The resolution of conventional optics is limited by diffraction, which allows only imaging of features that are larger than half of the wavelength of the probing light. While there are techniques to push this limit towards smaller wavelengths, like super-resolution imaging, use of deep-UV light, and optical near field probing, none of them offers a facile and low cost integration into mobile devices.
HMM structures, in principle, enable perfect imaging of nanoscale objects. At the current state of the art, only structures that work at one specific wavelength (in the UV-blue) visible range, related to a specific dielectric singularity (the epsilon-near-zero (ENZ) condition), have been realised.

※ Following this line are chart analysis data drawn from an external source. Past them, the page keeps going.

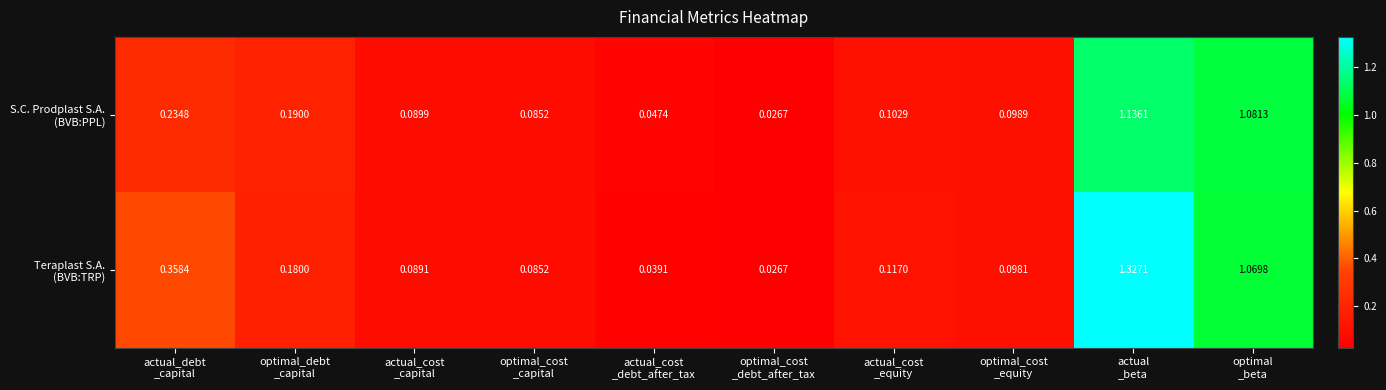

At which category is the sum across all series the highest?

actual
_beta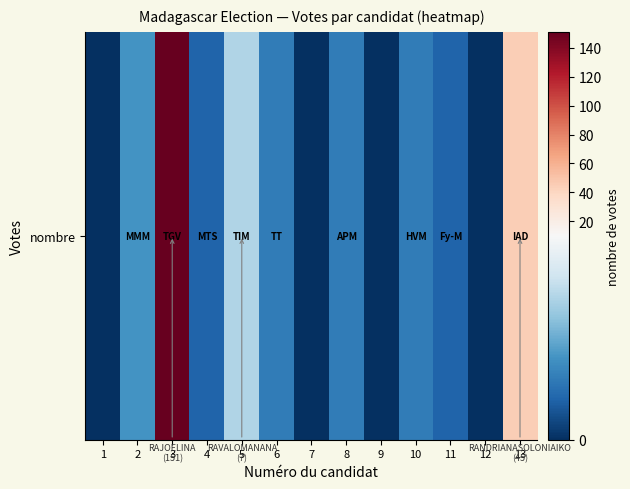

Where is the data nearest to the value 75?

13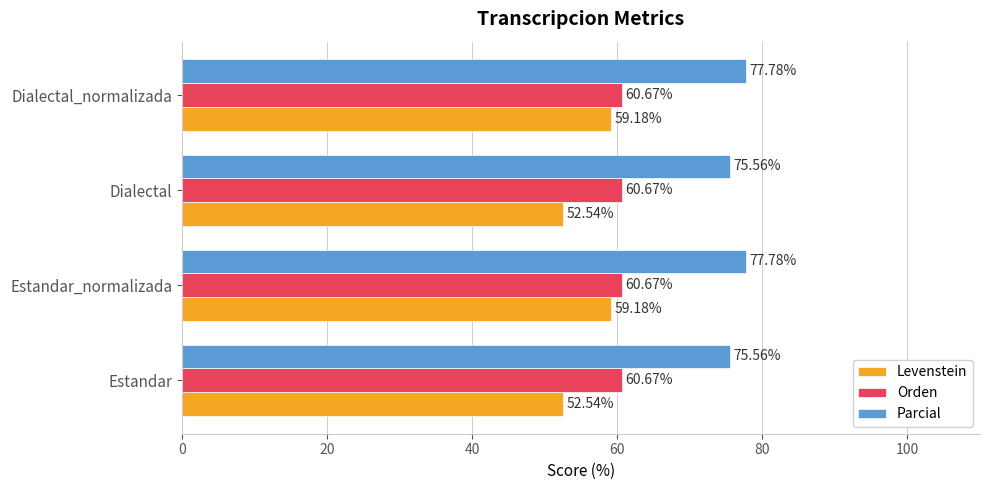

Is the value of Parcial at Estandar_normalizada greater than the value of Orden at Dialectal?

Yes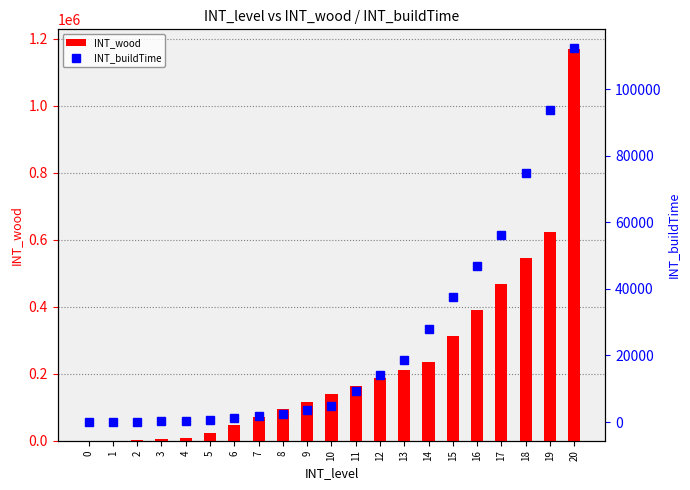

Rank the series by their maximum value, from highest to lowest.

INT_wood, INT_buildTime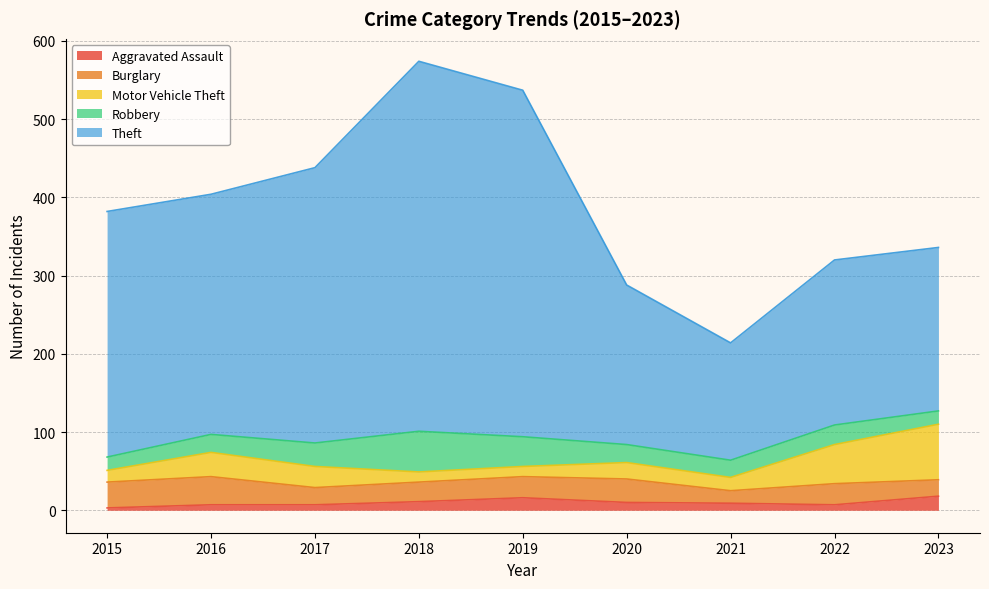

What is the sum of the Burglary values at 2015 and 2018?

58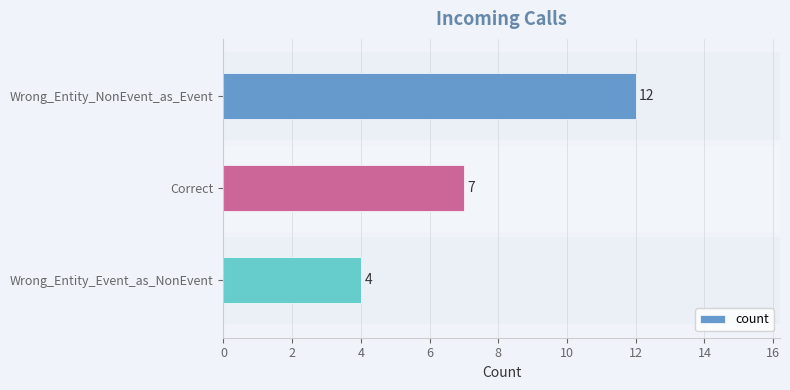

Does the chart contain stacked bars?

No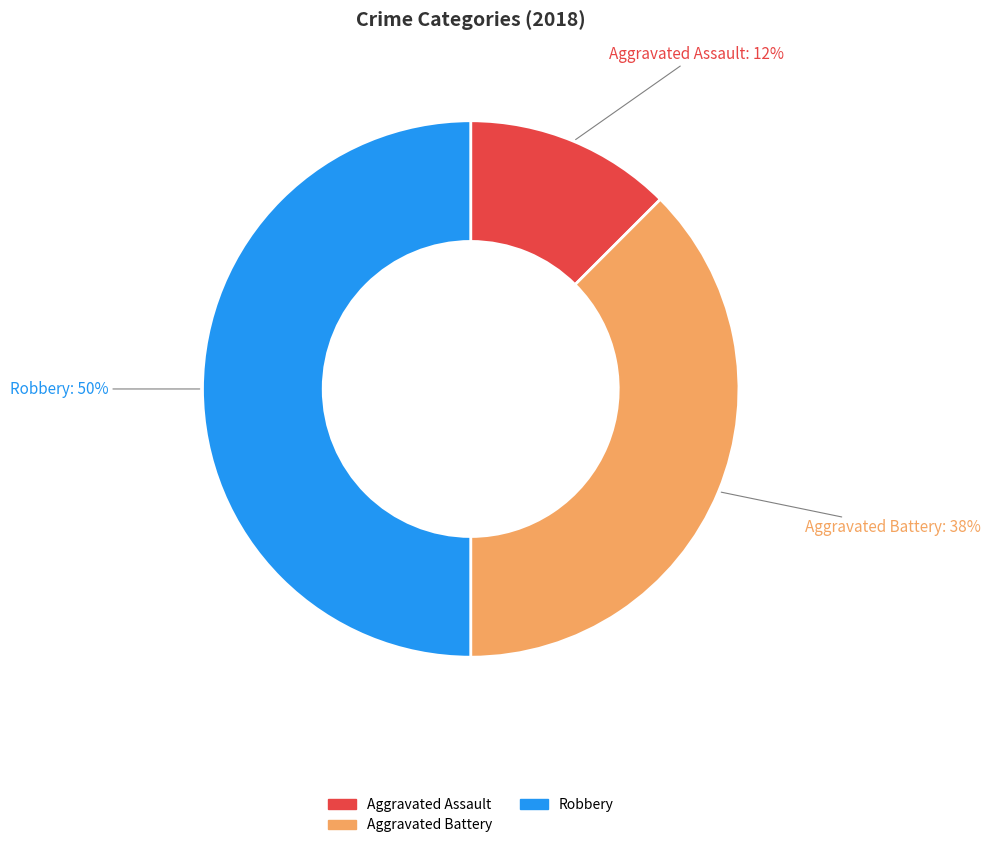

How many segments does this pie chart have?

3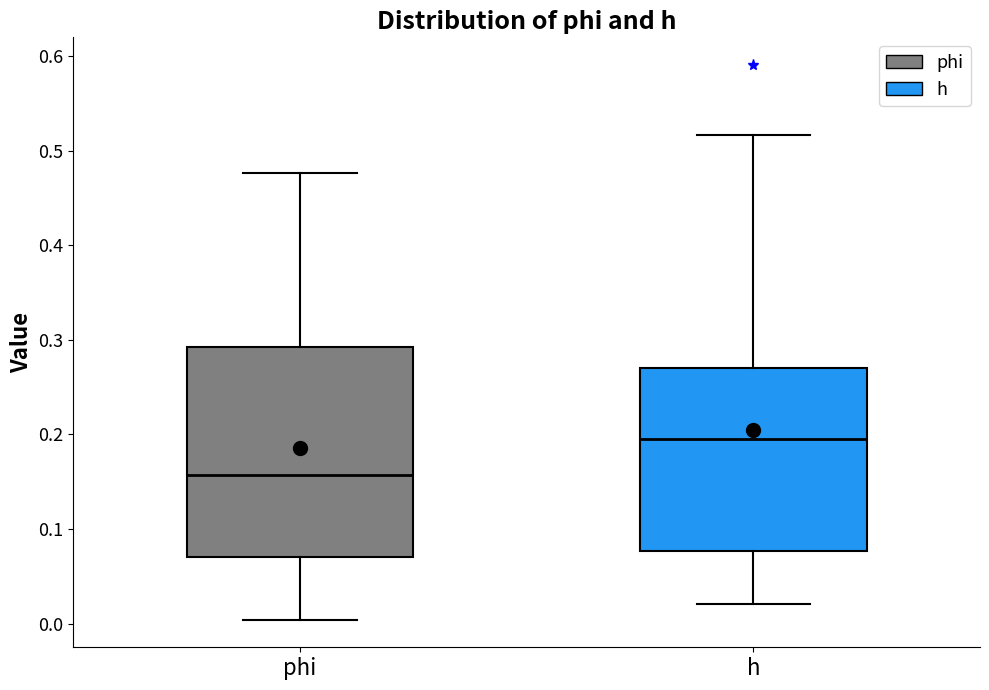

Reading left to right, read every box against the y-axis: the position of its median line, the range the box covers, and the ends of its whiskers. The values are not printed on the chart, so give them approximately, as read against the axis.

phi: median 0.16, box 0.07 to 0.29, whiskers 0.00 to 0.48
h: median 0.20, box 0.08 to 0.27, whiskers 0.02 to 0.52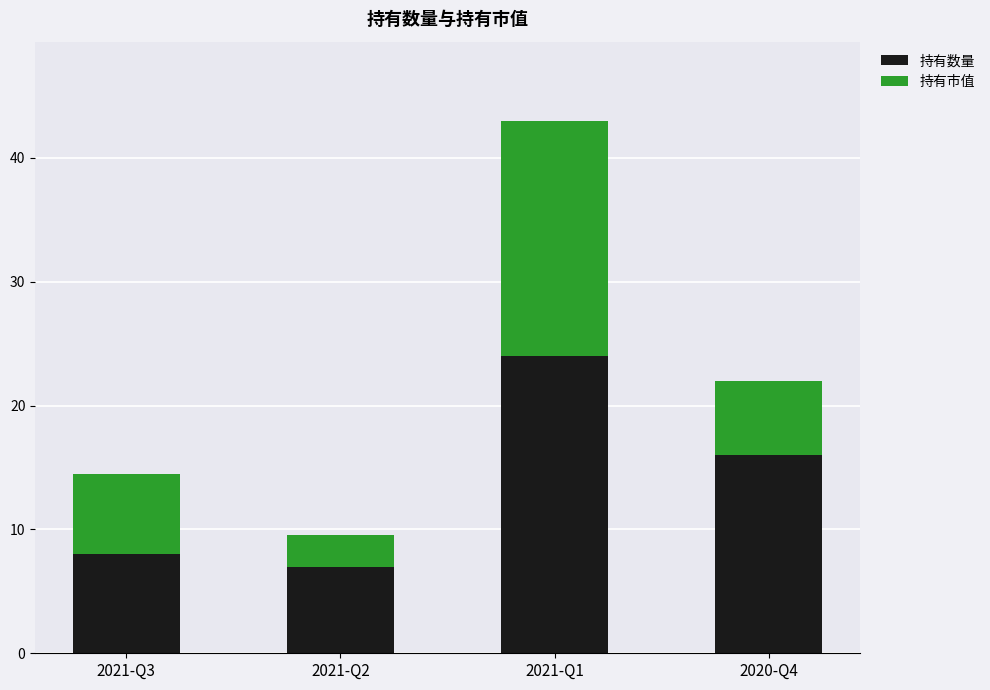

At which category is the sum across all series the highest?

2021-Q1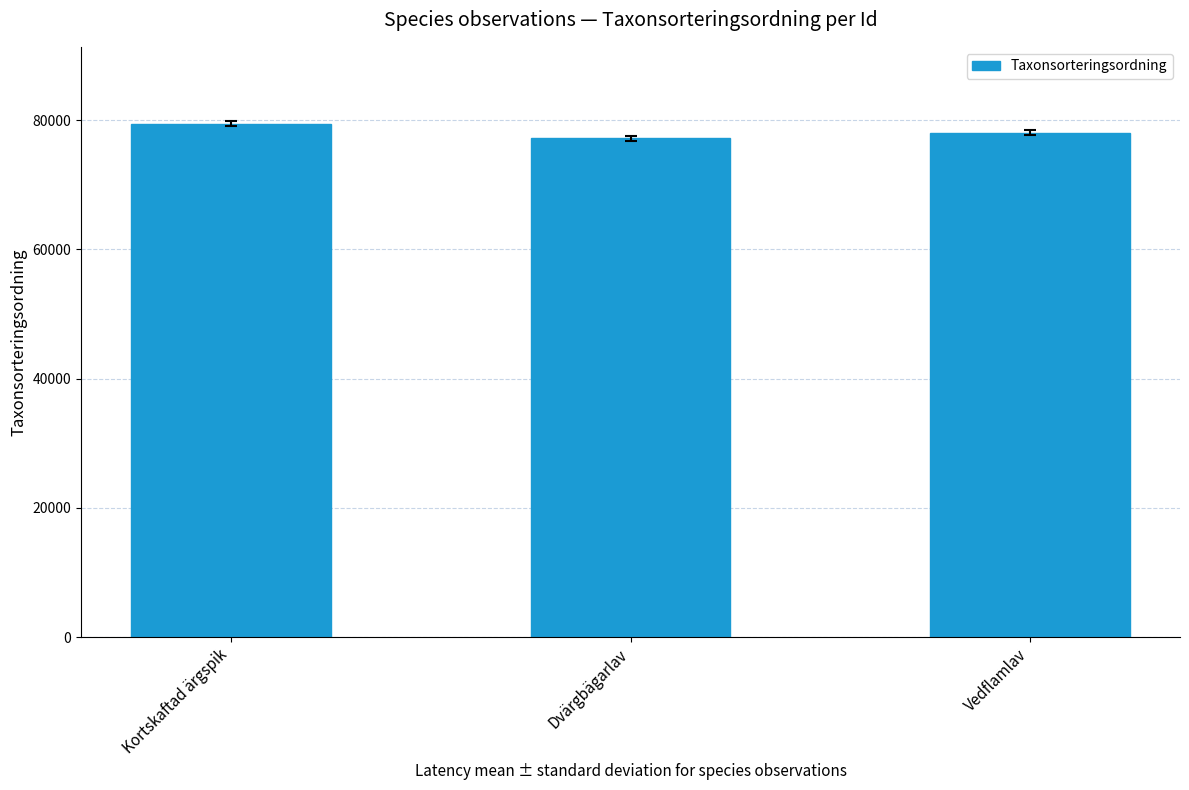

At which label does the data first exceed 78072?

Kortskaftad ärgspik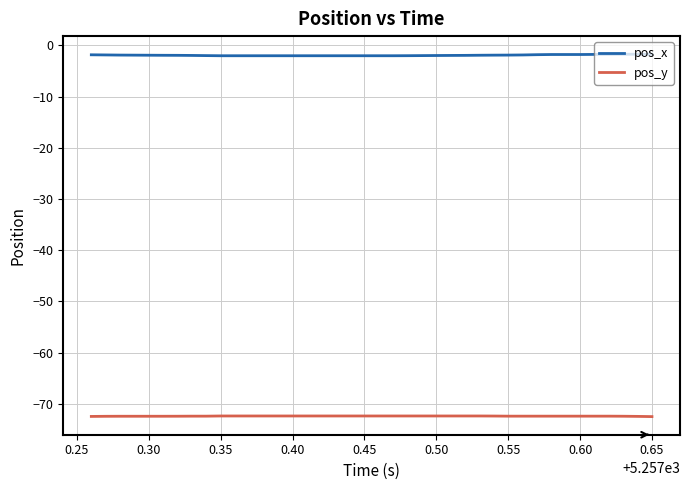

What is the minimum value shown in the chart?

-72.5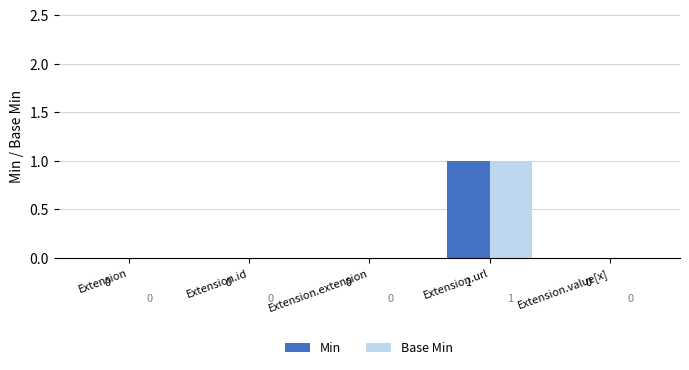

True or false: Min has a value of 0 at Extension.extension.

True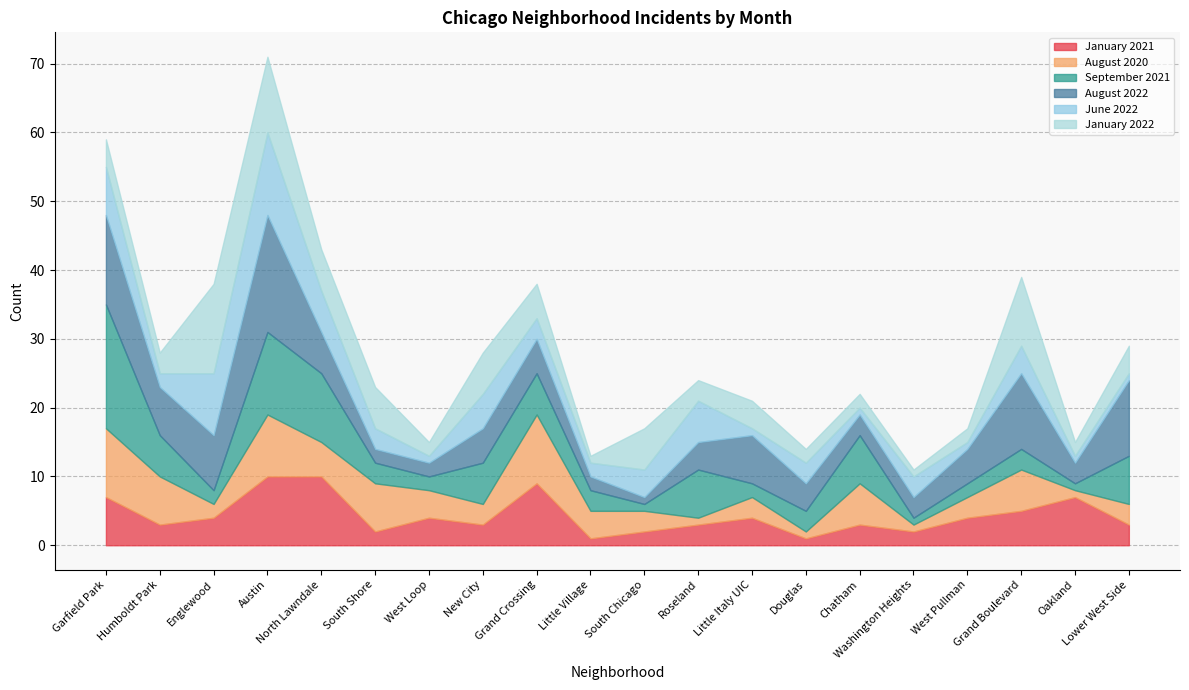

What is the smallest value displayed?

1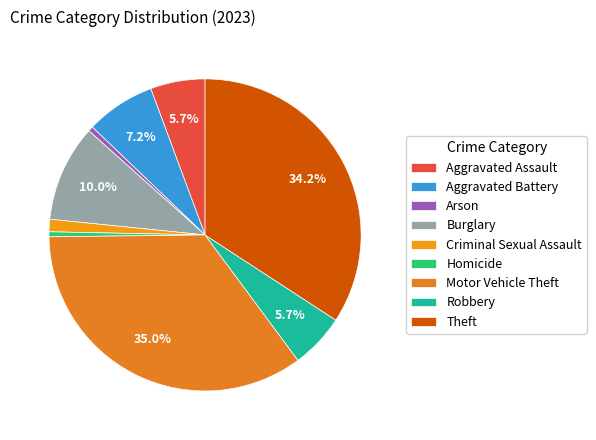

Which slice is the largest?

Motor Vehicle Theft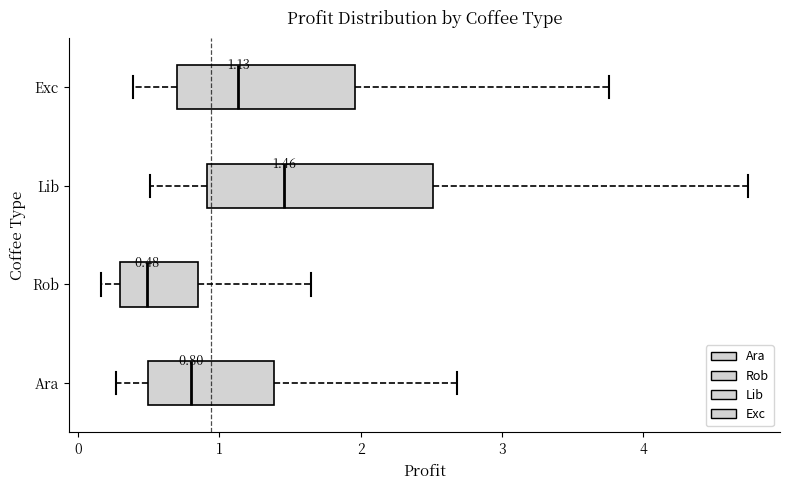

Which box's median line is the furthest to the left?

Rob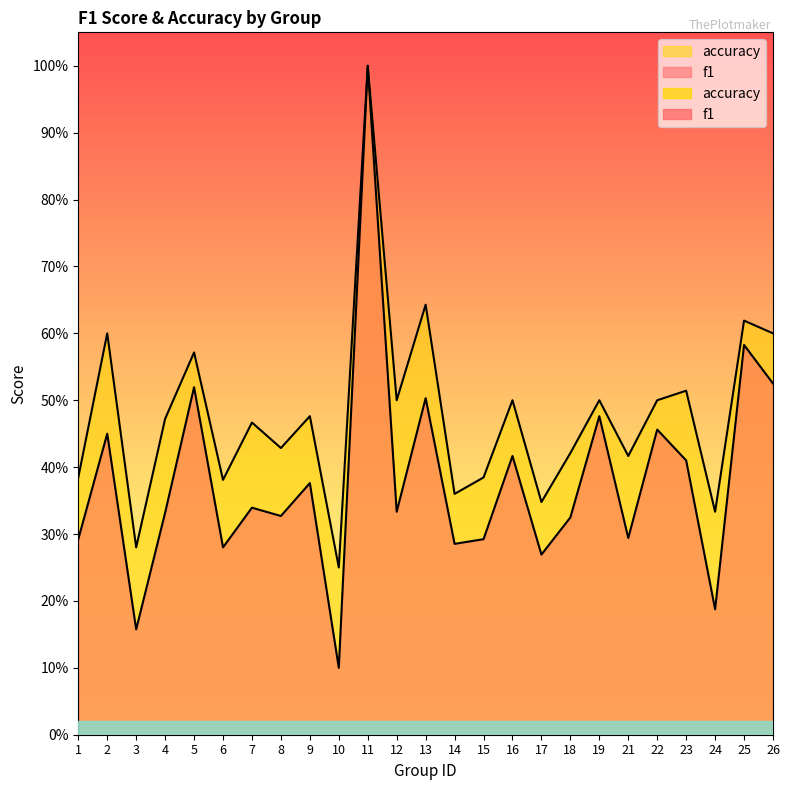

Where is the first local minimum for accuracy?

3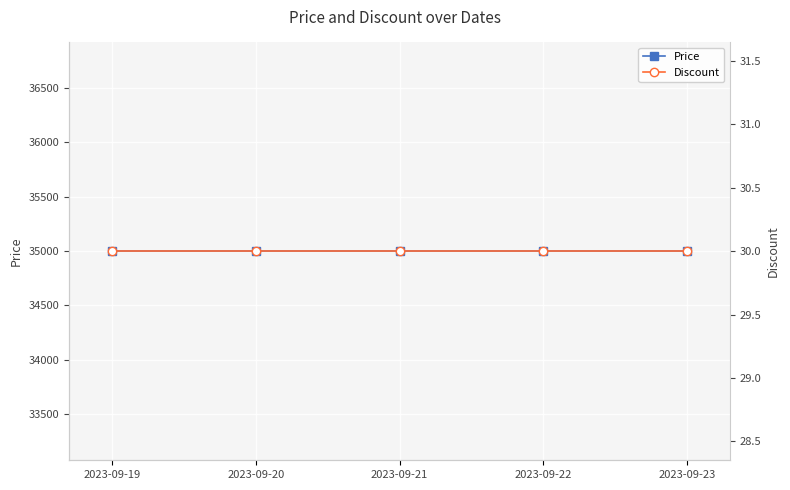

Reading left to right, transcribe all the data shown in this chart.

Price: 2023-09-19=35000	2023-09-20=35000	2023-09-21=35000	2023-09-22=35000	2023-09-23=35000
Discount: 2023-09-19=30	2023-09-20=30	2023-09-21=30	2023-09-22=30	2023-09-23=30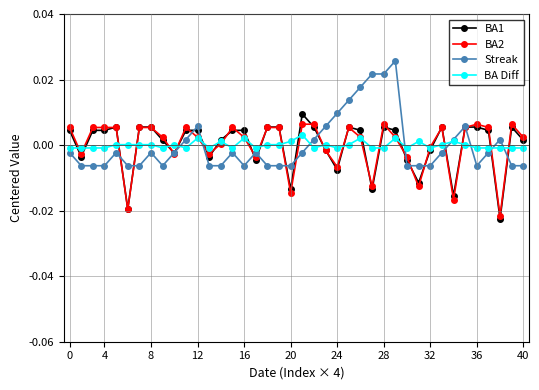

Which series has the largest range (max minus min)?

Streak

The TEHRIS project will design novel multilayer systems that enable to achieve the dielectric singularity in the HMMs not only at a fixed frequency, but at a tunable wavelength within a spectral band in the visible and NIR range. To this end we will explore multiple dielectric materials and model the optical properties of the projected HMM within the effective medium theory (EMT). The structures with the desired properties will be fabricated by electron-beam evaporation, as well as atomic layer deposition of the materials and sputtering technique, and their optical properties will be measured by spectroscopic ellipsometry. With this approach, we will achieve multilayer films with only few hundreds of nanometer thickness that can function as perfect lenses, i.e. lead to a 1:1 image of nanoscale features.
The final objective of TEHRIS will be a proof of concept super-lens working at a tunable wavelength in the visible and NIR spectral range. Such films can be fabricated on surfaces with either micro- or macroscale lateral extension and therefore are extremely versatile for integration in today’s mobile systems and common electronics.